FR 2018 - 102 Minuten, OFmdU

Den Blick nicht abzuwenden, sondern hinzusehen und aktiv zu werden, ist sowohl eine Aufgabe der Gesellschaft als auch des Kinos. Insbesondere das Subgenre des Sozialdramas widmet sich seit jeher dieser Bestimmung – und vermag sein Publikum im Idealfall zum Handeln im echten Leben zu animieren. Der französische Filmemacher Louis-Julien Petit legt mit „Der Glanz der Unsichtbaren“ einen eindrücklichen Subgenrebeitrag vor: Auf Basis des Sachbuchs „Sur la route des invisibles“ und des Dokumentarfilms „Femmes invisibles: survivre dans la rue“, beide von Claire Lajeunie, gibt Regisseur Petit uns einen wirklichen Einblick in diese Welt der Ausgegrenzten, die man so gern unsichtbar haben will. Die obdachlosen Frauen zeigen uns mit welchem Lebensmut sie ihre Lage meistern. Und das gelingt deshalb so überzeugend, weil sehr viele Laien mitwirken, die selbst wohnungslos sind.

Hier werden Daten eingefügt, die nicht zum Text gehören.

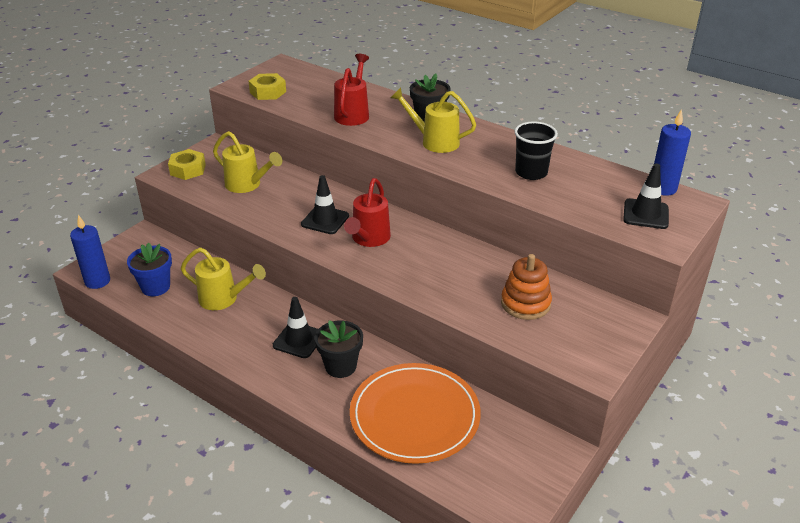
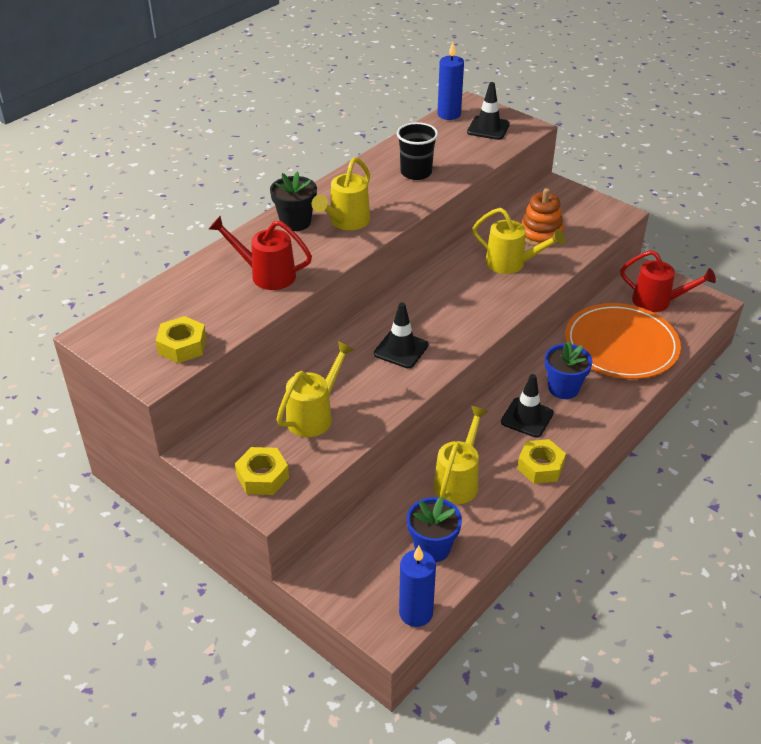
camera: 85 degrees left, 5 degrees up
(235, 348) = (540, 466): none -> yellow nut
(340, 366) = (563, 388): black flower pot -> blue flower pot
(369, 239) = (439, 319): red watering can -> red watering can (657, 302)
(465, 282) = (511, 264): none -> yellow watering can

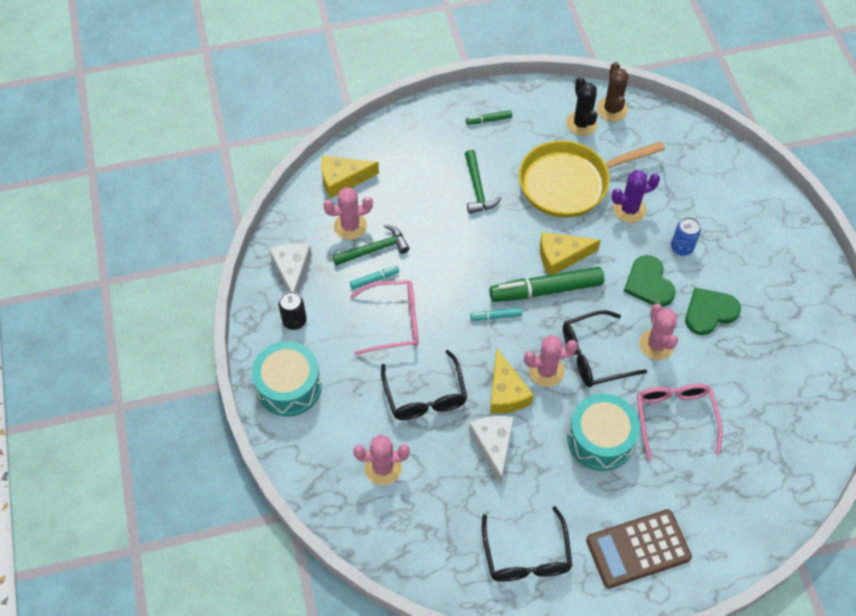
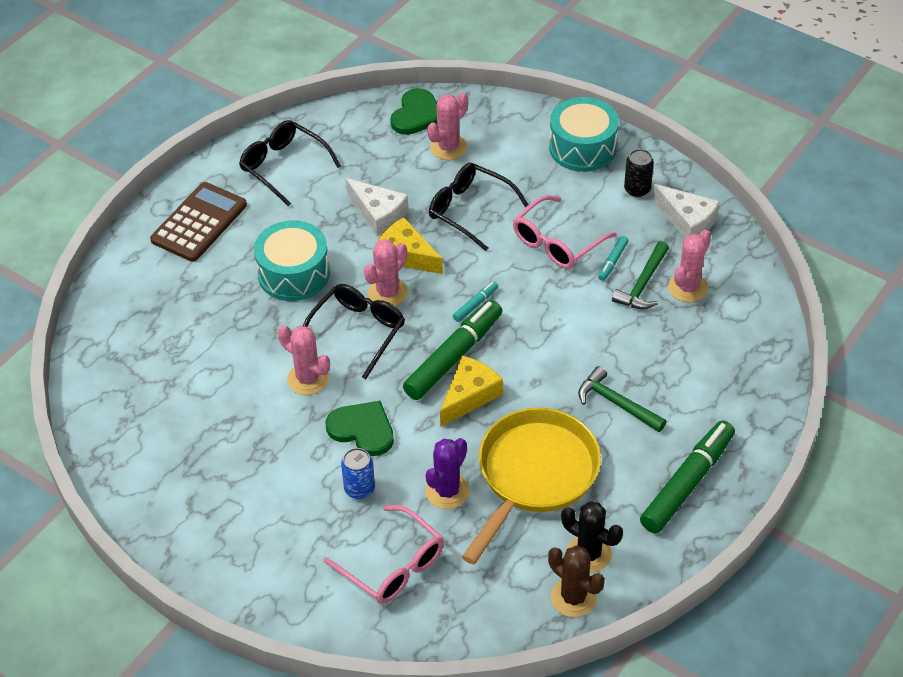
camera: 140 degrees right, 10 degrees down
(343, 179) = (747, 321): yellow cheese -> none
(489, 120) = (687, 483): green marker -> green marker, size x2.24
(674, 417) = (242, 331): pink glasses -> pink glasses (393, 565)
(709, 312) = (280, 443): green heart -> green heart (416, 114)

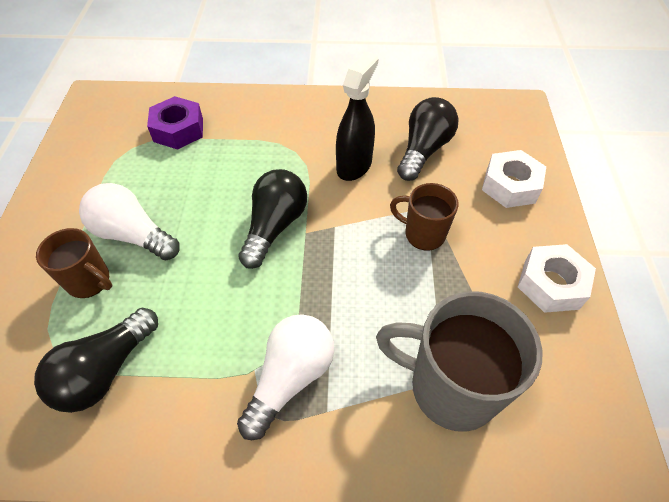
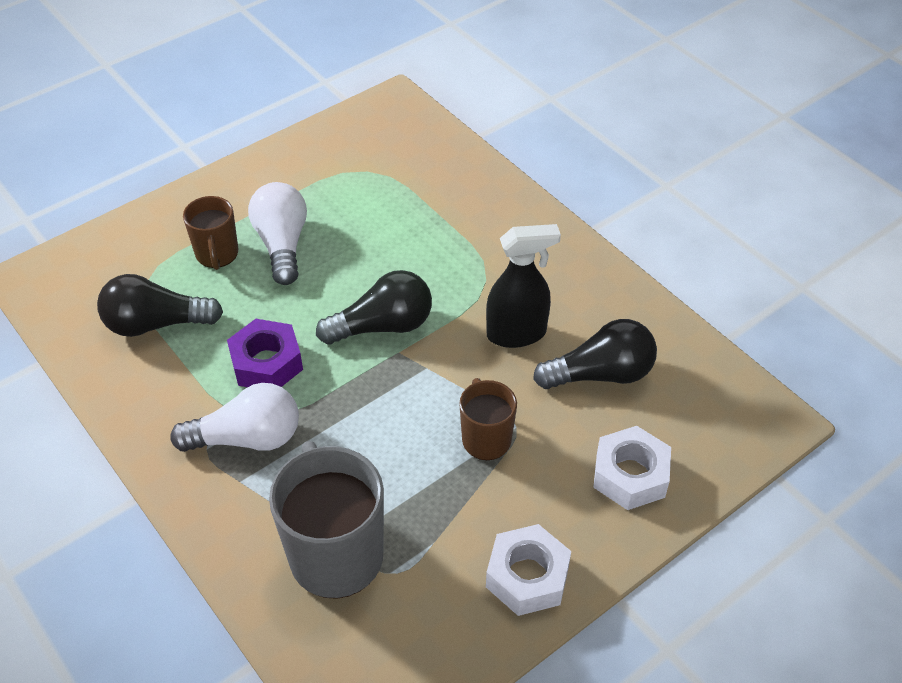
camera: 50 degrees right, 5 degrees down
(178, 130) = (421, 183): purple nut -> purple nut (267, 363)

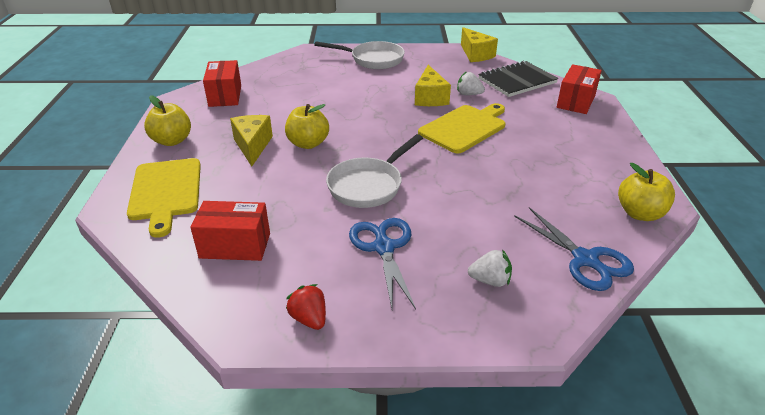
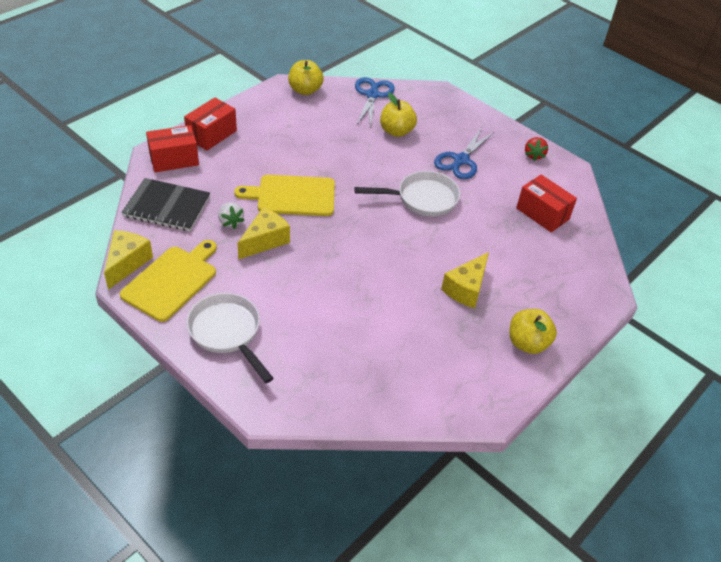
camera: 140 degrees left, 10 degrees up
(166, 192) = (562, 285): yellow cutting board -> yellow cutting board (172, 281)
(225, 96) = (434, 381): red box -> red box (212, 135)
(308, 143) = (422, 261): yellow apple -> yellow apple (396, 131)
(490, 280) = (430, 116): white strawberry -> none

Vier Sozialarbeiterinnen bleiben drei Monate, um die Frauen anderweitig unterzubringen. Und dazu ist ihnen jedes Mittel Recht. Ihr größter Erfolg aber ist der gemeinsame Kampf. Heimlich machen sie die Tagesstätte zu einem Heim für ihre Klientinnen und tun alles, um ihnen Jobs zu verschaffen. Trotz der immer wieder dargestellten Situationskomik wird nichts verniedlicht, die wirkliche Lage der Obdachlosen bleibt erhalten, wird keinen Augenblick lang banalisiert, um den Film auf eine billige Weise unterhaltsam zu machen.